In April, consumers’ year-ahead expectations for inflation surged to the highest reading since 1981, while their confidence levels continue to decline by multiple measures. Given that the majority of U.S. economic growth depends on consumer spending, is it time to worry about consumers’ worries?

Well, yes and no, said Steve Wyett, chief investment strategist for BOK Financial®. “The individual respondents to the sentiment surveys are not economists. Consumers and businesses make decisions based on how they feel—and the thing is that people’s feelings change often,” he explained.

For instance, one of the most drastic changes can be seen in consumers’ short-term outlook for income, business and labor market conditions, which has taken an especially large hit. In October 2024, the Conference Board’s Expectations Index was at 89.1, above the threshold of 80 that usually signals a recession. This April, their expectations dropped to 54.4, the lowest level since October 2011, according to the Conference Board.

Graph showing present situation and expectations index from 2007-2026.
The present situation compared to expectations index.
Sources: The Conference Board; NBER, US Consumer Confidence

However, BOK Financial’s base case outlook is still not for a recession, even though the economy is likely to slow.

Surveys indicate feelings, not necessarily facts
The fact is—because of their reliance on feelings rather than facts— “soft data” such as consumer confidence and business confidence surveys are not as reliable in indicating the state of the economy as “hard data” such as inflation readings and labor market reports, Wyett explained.

Nevertheless, these surveys are still important because, even if the absolute numbers matter less, the direction they’re moving in can still provide significant insight, he continued.

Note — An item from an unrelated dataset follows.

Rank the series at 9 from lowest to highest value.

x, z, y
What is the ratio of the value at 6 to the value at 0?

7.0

“In the past six months, consumer confidence levels have declined fast. What’s changed? The election,” he said.

In October 2024, a month prior to the presidential election, the Conference Board Consumer Confidence Index was at 108.7, an increase from 99.2 the month before. Comparatively, the index was at 86 in April 2025, a 7.9-point decline from March.

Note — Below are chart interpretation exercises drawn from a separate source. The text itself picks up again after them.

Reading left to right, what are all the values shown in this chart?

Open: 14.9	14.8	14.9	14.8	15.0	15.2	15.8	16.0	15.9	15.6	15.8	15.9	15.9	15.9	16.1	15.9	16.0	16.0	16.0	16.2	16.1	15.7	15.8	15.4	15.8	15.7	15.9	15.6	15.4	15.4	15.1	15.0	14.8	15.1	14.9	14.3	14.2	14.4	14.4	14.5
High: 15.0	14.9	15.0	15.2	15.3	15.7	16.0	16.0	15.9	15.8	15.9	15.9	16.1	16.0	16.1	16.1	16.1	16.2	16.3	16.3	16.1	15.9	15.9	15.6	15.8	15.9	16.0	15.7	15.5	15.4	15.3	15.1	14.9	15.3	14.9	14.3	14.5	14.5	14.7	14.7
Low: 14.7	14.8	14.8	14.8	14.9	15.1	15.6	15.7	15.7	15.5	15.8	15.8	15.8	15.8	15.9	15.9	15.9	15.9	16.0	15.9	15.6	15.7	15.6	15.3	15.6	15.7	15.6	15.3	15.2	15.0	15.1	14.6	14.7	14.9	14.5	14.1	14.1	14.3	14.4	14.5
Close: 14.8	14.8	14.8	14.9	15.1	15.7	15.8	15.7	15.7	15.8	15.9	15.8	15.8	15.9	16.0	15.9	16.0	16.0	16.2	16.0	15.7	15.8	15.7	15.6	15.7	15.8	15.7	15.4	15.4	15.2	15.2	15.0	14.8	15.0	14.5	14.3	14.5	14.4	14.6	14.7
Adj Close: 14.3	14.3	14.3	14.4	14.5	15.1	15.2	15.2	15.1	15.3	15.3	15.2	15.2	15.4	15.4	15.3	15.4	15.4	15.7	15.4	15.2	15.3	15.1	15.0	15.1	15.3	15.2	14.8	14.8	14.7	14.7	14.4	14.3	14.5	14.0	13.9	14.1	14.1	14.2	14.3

The University of Michigan’s Survey of Consumers reflects a similar pattern. In October 2024, consumer sentiment had risen for the third consecutive month to 70.5, while in April 2025 this figure fell for the fourth straight month to 52.2.

Optimism versus pessimism now more partisan
A major factor driving falling consumer sentiment is uncertainty, Wyett said, “I think a lot of it is just the massive uncertainty on a number of policy fronts.”

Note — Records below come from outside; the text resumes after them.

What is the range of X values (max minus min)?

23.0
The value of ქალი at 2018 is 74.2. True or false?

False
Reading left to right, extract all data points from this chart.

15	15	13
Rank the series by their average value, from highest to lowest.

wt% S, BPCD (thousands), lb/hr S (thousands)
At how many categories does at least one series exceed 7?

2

But some consumers are feeling more uncertain—and, consequently, less optimistic—than others, and the distinction is generally falling along political party lines. For instance, Republicans’ consumer sentiment level was 90.2 in April 2025, according to the University of Michigan’s Survey of Consumers. By contrast, Democrats’ sentiment was 34.4, and Independents’ was at 46.2.

On one hand, this variance in optimism is normal. “When Republicans are in power, those who identify as Republican always think the economy's a little bit better than Democrats do, and it flips both ways,” Wyett said. “But the shift after this election has been much wider than what we've seen as a result of past elections.”

In April 2021, after former-President Biden had taken office, resulting in four years of a Democrat in the White House, Democrats’ consumer sentiment level was 107.5, compared to 84.2 for Independents and 70.4 for Republicans, according to the University of Michigan’s Survey of Consumers.

And so, it’s not just that people feel differently about the economy depending on their political party, it’s that people feel more differently about the economy depending on their affiliation now.

Rising inflation expectations a worry
One of the pieces of “soft data” that may be an issue for the Federal Reserve is consumers’ rising inflation expectations, Wyett said. “Longer-term inflation expectations have been moving up some, and the risk of an echo wave of inflation is still in front of us.”

“There’s this inflationary aspect to some of the policies that are being put in place that puts the Fed in a really tough position,” he continued. “Underlying inflation is percolating at the same time that tariffs will have some negative impact on demand. There is also the risk of weaker economic growth, but the Fed can't lower rates because inflation is a little bit higher,” he explained.

“We're back to the potential for stagflation—but we're not there yet.”